Take your $600, fill your car with gas and your kids clothes, and drive away. Go to your family. Get a job, and save, set a goal for how much you want saved and when you will find your own place. Give some money to your family member you are staying with and be a good guest. Contact social services in your new town and ask for assistance.

Just get away. Now.

And stop listening to him promising to change.
 

SaraJane

Member
Yes, my family does in fact want me out of here. However, my mother is about the only person who would have the ability to take us in (temporarily) and unfortunately her and I both know that in order to recieve help from the state I would be qualified for NOTHING if Im living under her roof.

This is a situation all too familiar for us in certain perspectives. (After my previous divorce I lost my home and was living with her). The only way I could have gotten help was to go to a shelter, which Im willing to do at this point... However that leaves me with my greatest concern of all.

He could file an exparte(sp?) order granting him immediate temporary custody of our 1 year old. I would not have the means to take legal action against him. This is the only thing that's stopping me from packing up and heading out the door.

The legal aid department closest to me (about 4 counties over) requires that him and I be physically seperated for 6 months. The only attorney's I can find within an hour drive want quite a bit just for consultation, and way more than I can come up with for actual legal help.

He (my husband) has made it very known to me that he will not allow for our son to be a recipient of state aid, and that he will not allow for us to stay with my mother (her house is too small, not suitable for 6 people), not allow his son to live in a shelter, etc.
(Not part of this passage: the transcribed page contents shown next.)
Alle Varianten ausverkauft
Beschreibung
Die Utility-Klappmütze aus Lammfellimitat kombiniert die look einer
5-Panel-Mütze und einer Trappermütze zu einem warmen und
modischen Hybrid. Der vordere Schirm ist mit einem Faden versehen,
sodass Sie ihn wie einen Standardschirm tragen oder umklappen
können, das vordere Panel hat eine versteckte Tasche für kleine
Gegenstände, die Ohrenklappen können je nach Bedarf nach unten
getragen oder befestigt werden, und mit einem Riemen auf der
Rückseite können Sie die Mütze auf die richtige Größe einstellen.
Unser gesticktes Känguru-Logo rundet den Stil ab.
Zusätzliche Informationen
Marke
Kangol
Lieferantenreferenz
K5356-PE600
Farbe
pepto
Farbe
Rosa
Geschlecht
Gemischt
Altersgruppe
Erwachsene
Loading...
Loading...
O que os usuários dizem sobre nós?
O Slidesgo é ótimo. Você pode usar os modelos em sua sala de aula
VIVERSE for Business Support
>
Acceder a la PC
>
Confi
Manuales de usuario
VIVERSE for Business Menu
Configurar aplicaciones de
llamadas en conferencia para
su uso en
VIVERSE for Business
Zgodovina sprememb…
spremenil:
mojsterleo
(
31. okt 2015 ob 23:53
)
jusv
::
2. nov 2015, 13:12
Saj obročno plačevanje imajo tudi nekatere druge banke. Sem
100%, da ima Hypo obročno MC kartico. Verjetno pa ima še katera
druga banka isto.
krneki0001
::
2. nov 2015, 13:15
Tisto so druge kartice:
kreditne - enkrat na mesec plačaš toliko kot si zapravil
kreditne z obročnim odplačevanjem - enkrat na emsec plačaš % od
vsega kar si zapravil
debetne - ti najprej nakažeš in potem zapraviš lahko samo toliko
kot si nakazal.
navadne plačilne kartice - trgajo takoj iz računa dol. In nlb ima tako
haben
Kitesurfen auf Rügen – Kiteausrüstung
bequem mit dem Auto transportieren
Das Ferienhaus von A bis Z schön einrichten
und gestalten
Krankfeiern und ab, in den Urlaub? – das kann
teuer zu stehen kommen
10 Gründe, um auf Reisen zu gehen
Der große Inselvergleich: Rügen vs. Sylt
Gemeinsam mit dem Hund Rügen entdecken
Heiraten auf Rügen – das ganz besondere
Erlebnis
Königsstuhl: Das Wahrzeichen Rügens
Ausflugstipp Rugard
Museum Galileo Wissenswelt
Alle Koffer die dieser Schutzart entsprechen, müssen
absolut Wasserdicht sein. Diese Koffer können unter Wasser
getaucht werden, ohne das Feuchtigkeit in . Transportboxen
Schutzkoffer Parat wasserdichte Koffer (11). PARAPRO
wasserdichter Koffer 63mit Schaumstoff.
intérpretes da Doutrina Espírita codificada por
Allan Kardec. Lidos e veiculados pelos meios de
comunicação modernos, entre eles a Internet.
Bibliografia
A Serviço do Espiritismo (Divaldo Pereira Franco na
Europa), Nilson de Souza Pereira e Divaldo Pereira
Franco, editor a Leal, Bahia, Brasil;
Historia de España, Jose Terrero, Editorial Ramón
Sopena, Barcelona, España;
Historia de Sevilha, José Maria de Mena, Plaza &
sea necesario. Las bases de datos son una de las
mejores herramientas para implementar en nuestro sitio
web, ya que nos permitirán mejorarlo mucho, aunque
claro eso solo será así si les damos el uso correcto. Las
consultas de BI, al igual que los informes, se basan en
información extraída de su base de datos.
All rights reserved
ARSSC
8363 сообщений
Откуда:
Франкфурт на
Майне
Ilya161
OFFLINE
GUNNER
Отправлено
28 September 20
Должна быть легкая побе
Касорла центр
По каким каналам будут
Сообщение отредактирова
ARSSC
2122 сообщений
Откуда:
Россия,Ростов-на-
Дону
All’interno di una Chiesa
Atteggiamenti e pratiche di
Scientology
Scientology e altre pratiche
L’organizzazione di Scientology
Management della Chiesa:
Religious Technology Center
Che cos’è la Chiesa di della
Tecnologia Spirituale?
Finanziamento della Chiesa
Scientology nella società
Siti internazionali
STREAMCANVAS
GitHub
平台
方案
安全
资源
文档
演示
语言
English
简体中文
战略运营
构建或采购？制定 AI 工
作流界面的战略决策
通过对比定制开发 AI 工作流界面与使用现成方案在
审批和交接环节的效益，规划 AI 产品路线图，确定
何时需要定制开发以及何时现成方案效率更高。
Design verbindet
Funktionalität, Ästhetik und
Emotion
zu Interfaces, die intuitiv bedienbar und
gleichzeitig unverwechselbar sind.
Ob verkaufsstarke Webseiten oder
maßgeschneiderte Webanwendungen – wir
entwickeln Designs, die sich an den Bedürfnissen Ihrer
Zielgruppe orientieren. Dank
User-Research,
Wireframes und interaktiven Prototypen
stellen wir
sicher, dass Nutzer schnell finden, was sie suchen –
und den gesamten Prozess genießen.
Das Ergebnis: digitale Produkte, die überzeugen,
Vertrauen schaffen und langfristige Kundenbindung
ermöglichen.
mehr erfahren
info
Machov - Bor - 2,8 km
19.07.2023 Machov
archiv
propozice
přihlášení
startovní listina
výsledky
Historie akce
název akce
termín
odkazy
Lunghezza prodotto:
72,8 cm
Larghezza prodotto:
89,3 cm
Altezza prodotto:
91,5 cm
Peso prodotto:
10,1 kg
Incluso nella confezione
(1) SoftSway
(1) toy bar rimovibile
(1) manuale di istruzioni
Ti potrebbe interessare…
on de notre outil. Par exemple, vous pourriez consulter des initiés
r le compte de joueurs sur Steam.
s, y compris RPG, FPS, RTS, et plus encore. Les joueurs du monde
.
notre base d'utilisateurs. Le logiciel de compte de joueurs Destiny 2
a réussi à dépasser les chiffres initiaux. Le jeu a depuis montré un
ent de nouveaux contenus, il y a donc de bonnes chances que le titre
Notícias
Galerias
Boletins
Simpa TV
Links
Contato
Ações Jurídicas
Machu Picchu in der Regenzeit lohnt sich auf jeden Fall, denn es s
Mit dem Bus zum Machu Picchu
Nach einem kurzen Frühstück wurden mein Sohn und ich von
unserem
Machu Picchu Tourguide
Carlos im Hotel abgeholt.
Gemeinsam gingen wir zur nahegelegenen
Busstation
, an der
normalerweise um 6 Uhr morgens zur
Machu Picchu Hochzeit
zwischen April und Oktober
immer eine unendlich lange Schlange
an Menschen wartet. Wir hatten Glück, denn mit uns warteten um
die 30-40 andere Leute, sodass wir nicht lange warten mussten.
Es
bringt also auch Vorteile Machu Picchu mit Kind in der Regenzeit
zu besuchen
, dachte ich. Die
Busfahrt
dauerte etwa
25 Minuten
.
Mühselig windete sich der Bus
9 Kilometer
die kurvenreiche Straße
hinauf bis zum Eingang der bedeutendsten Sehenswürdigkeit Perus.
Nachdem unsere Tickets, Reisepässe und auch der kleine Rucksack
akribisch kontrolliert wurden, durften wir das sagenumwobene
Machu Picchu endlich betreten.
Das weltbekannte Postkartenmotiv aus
My mother wants us to leave as much as I want to leave, but she knows as well as I do that right now the circumstances are more than I know what to deal with. My father passed away 6 years ago, and she's in a financial crisis of her own actually. She's currently supporting herself and my 2 younger brothers on very little income and struggling with debt. There's not much that she can offer. Aside from her there's not that many people that I can turn to in this situation.